I am currently developing a serverbackand with Django (1.7) that should handle authentication via social Networks by using python-social-auth. I followed the Tutorial on this site, which describes the process for a simple Webapp. This worked perfectly for Google and Twitter login.
Since the Server should be just a REST-FULL Backend I decided to get the Access-Token on the client side and send it to the server. The server than will authenticate with it. This process should be no problem and is even given as an example in the docs of python-social-auth.
However if I do set everything up I will receive an error that says: "Backend not Found 404".
Here a minimal part of the project:
settings.py: (I also included API_KEY and SECRET)
AUTHENTICATION_BACKENDS = (
#'social.backends.facebook.FacebookOAuth2',
'social.backends.google.GoogleOAuth2',
'social.backends.twitter.TwitterOAuth',
'django.contrib.auth.backends.ModelBackend',
)
views.py (for the authentication view)
from django.contrib.auth import login
from social.apps.django_app.utils import psa
@psa('social:complete')
def register_by_access_token(request, backend):
token = request.GET.get('access_token')
user = request.backend.do_auth(request.GET.get('access_token'))
if user:
login(request, user)
return 'OK'
else:
return 'ERROR'
This i copied strait from the docs and only changed backend.do_auth to request.backend.do_auth. This seems to be an error in the docs.
urls.py:
...
url(r'^register-by-token/(?P<backend>[^/]+)/$', 'register_by_access_token')
...
Also as suggested in the docs.
I just tried to get this working just for google-oauth because there is a simple js-lib that gives you the access-token. This also worked quite nice and I send a request to
GET http://localhost:8000/register-by-token/google-oauth2/<access-token>/
As described above the return was a 404 Backend not found. I did a little bit of debugging and found out that the error is raised in the login function not the do_auth() function of the backend. Therefor the actual authentication process works. I also tried using a random generated string as a token and got an according error, that the user cannot be authenticated.
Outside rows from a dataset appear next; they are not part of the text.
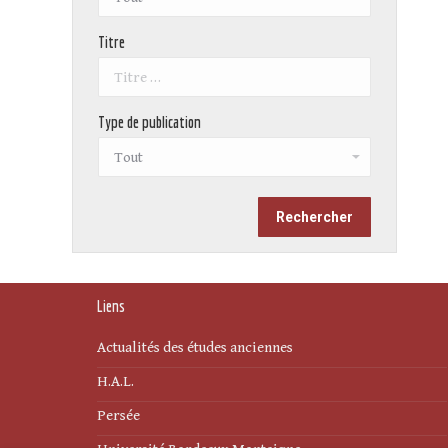
Titre
Type de publication
Liens
Actualités des études anciennes
H.A.L.
Persée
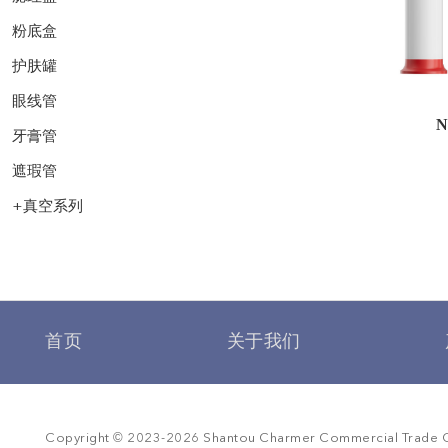
粉底盒
护肤罐
眼线管
牙膏管
遮瑕管
+
真空系列
首页
关于我们
©
Copyright
2023-
2026
Shantou Charmer Commercial Trade Co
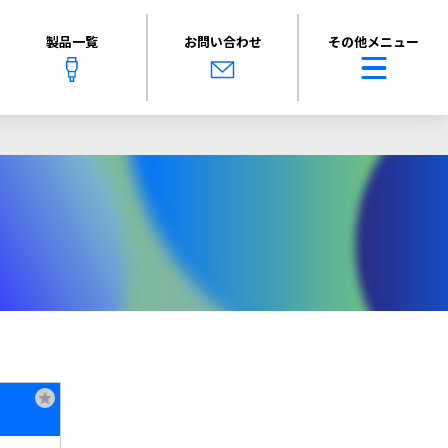
製品一覧
お問い合わせ
その他メニュー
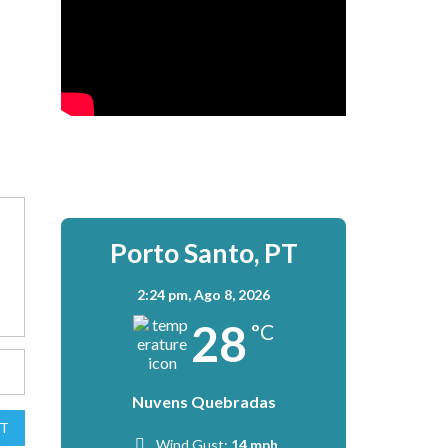
Porto Santo, PT
2:24 pm,
Ago 8, 2026
28
°C
Nuvens Quebradas
T
Wind Gust:
14 mph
The funny thing is that the user even has a property backend which holds 'social.backends.google.GoogleOAuth2' as it should.
Thank you if you stayed with me for the long post, and I hope someone has an idea what could be wrong :). Looking forward to your answers.
Python social authentication made simple. Python Social Auth is an easy-to-setup social authentication/registration mechanism with support for several frameworks and auth providers.
This access token can now be used as a key and be passed as a header object when making requests to the endpoint. Let’s take a look at a couple of examples.
Authentication refers to giving a user permissions to access a particular resource. Since, everyone can’t be allowed to access data from every URL, one would require authentication primarily.
Let’s try reading the API Token in Python. The get function accepts a variable name stored in the .env file as an argument. This is the most common form of authentication when consuming APIs. The API Key/Token is passed in as a header while making the request.
In you register_by_access_token
view, you are getting access_token in GET params
user = request.backend.do_auth(request.GET.get('access_token'))
and url you defiend is:
url(r'^register-by-token/(?P<backend>[^/]+)/$', 'register_by_access_token')
So you need to request something like:
GET http://localhost:8000/register-by-token/google-oauth2/?access_token=<access_token>
whereas, you are doing:
GET http://localhost:8000/register-by-token/google-oauth2/<access-token>/
You are passing access_token in url params, which is wrong.